Я еще чуток подумала, анализируя мотивы собственных поступков, и констатировала:
– Не люблю решать что-то окончательно за других, неправильно это. Уж лучше создать все условия для того, чтобы каждый сам выбирал свой путь, и посмотреть, что получится.
– А вот это уже не жалость, а почти беспощадность, магева, – поразмыслив, задумчиво промолвил Гиз, – но таковой и должна быть служительница.
– Еще раз про служительницу скажешь, получишь в нос! Магева никогда не говорила, что добрая, – огрызнулась я. – Но вообще-то свобода выбора – одно из основополагающих свойств души, и свобода, по мнению большинства религий, дарована каждому лично Творцом, а значит, лишать человека дара, хорош он или плох, все равно неправильно. Конечно, выбирать не всегда приятно, удобно и радостно. Часто кажется, что выбрать за кого-то будет лучше, чем позволить ему сделать ошибку. Только разве я требую, чтобы со мной соглашались? Я всего лишь поступаю так, как считаю нужным сама, а жестокость это, справедливость или милосердие, анализировать не собираюсь.

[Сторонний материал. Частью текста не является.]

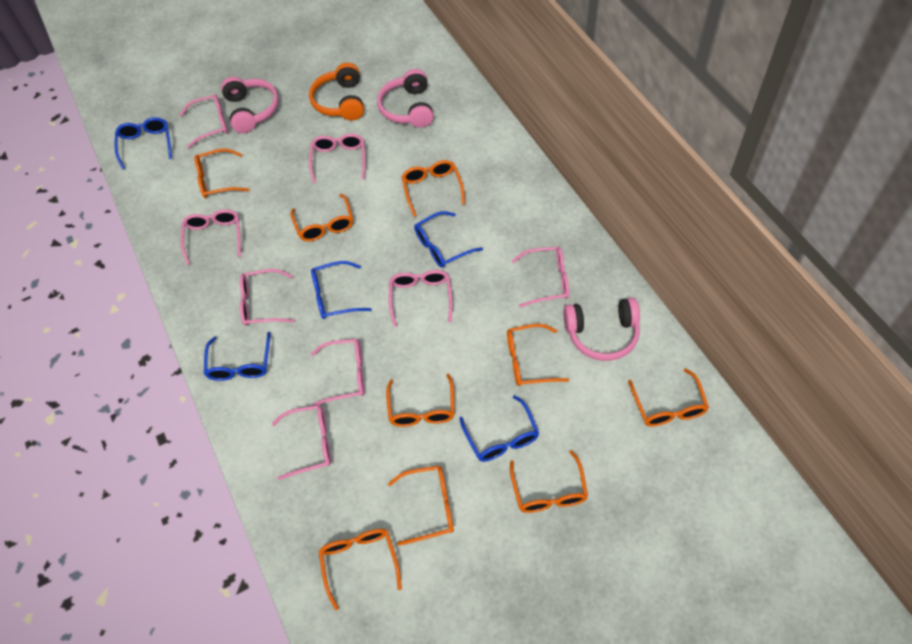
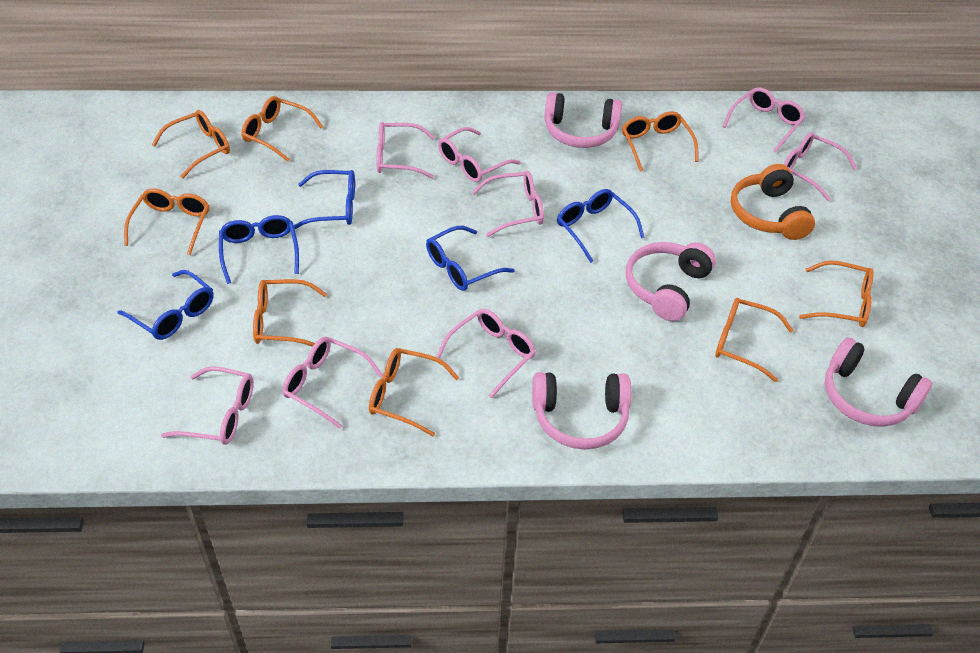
orange glasses: [194,149,249,198] [290,194,353,241] [319,529,402,610] [386,374,454,427] [388,466,454,546] [402,160,465,217] [507,324,569,386] [510,450,588,513] [628,368,709,426] = 9 -> [124,188,209,255] [152,110,230,179] [241,96,323,162] [253,279,327,347] [369,348,460,436] [622,111,699,172] [715,298,794,382] [799,260,874,327] = 8
pink headphones: [221,77,279,133] [377,69,434,128] [564,298,640,361] = 3 -> [532,372,631,450] [544,92,622,148] [626,242,716,321] [825,338,932,427] = 4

– «Каждый выбирает для себя» – так ты говорила Кейсару Дергу, – вспомнил Кейр нашу встречу с Ланцским Псом, гнавшимся за Гизом. Наш киллер в тот период изображал Герга Птицу, поэта, наступившего на больную мозоль короля Ланца своим непатриотически-сатирическим стихотворением. Хлесткие строчки эпиграммы тут же закрутились в голове: «Ах, если б груз твоих телес имел в политике бы вес!..»
– Он мне понравился, – поддержала я разговор. – Классный мужик, хоть и сыскарь, да и пес у него замечательный.

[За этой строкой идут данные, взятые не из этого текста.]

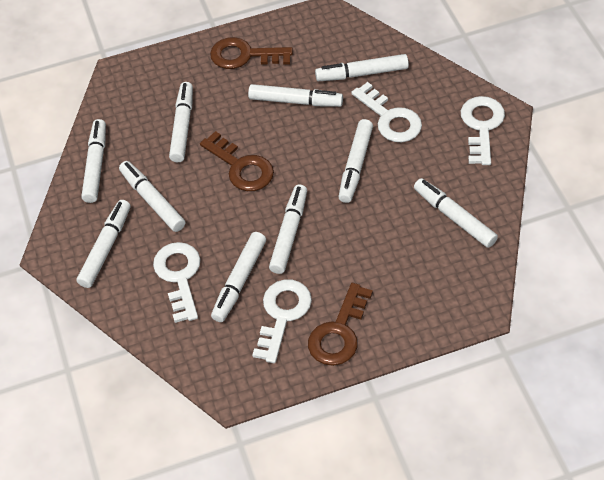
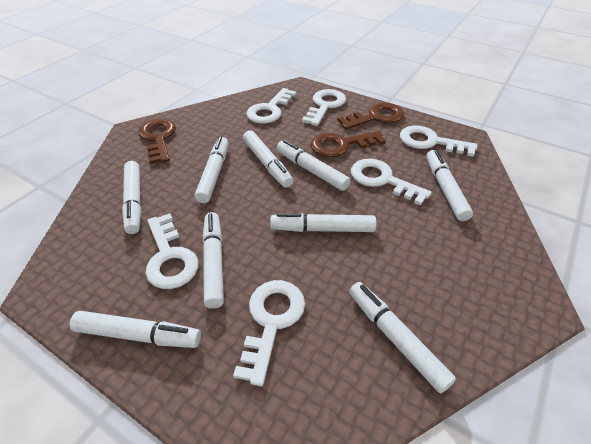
white key: [153,242,201,323] [252,279,312,363] [351,82,422,142] [461,96,505,165] = 4 -> [146,213,199,289] [233,280,305,386] [246,88,297,124] [302,89,346,126] [351,159,432,206] [400,126,477,157] = 6
white marker: [77,200,130,288] [81,119,106,203] [119,161,185,232] [169,82,193,162] [211,232,266,322] [248,84,343,107] [269,185,307,274] [315,54,409,81] [338,119,373,203] [414,178,498,248] = 10 -> [70,311,201,348] [122,161,142,234] [194,137,229,203] [202,212,224,309] [243,130,293,188] [270,213,377,232] [277,140,350,191] [349,282,456,393] [426,150,473,221] = 9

– Ты вообще собак любишь, – отпустил остроту вор, с удовольствием проехавшись по представителю закона.
– Лис, впрочем, тоже, – ухмыльнулась я.
Лакс фыркнул, но видно было, не обиделся, сравнение с хвостатым рыжим плутом ему польстило. Интересно, а считает ли Дерг обидным сравнение себя с собакой? Не думаю. Кажется, он из фанатиков-трудоголиков, не видящих ничего, кроме своего долга. Таким обыкновенно глубоко плевать на фактор общественного мнения, вернее, единственное, что их трогает, – насколько это самое мнение может облегчить или затруднить работу.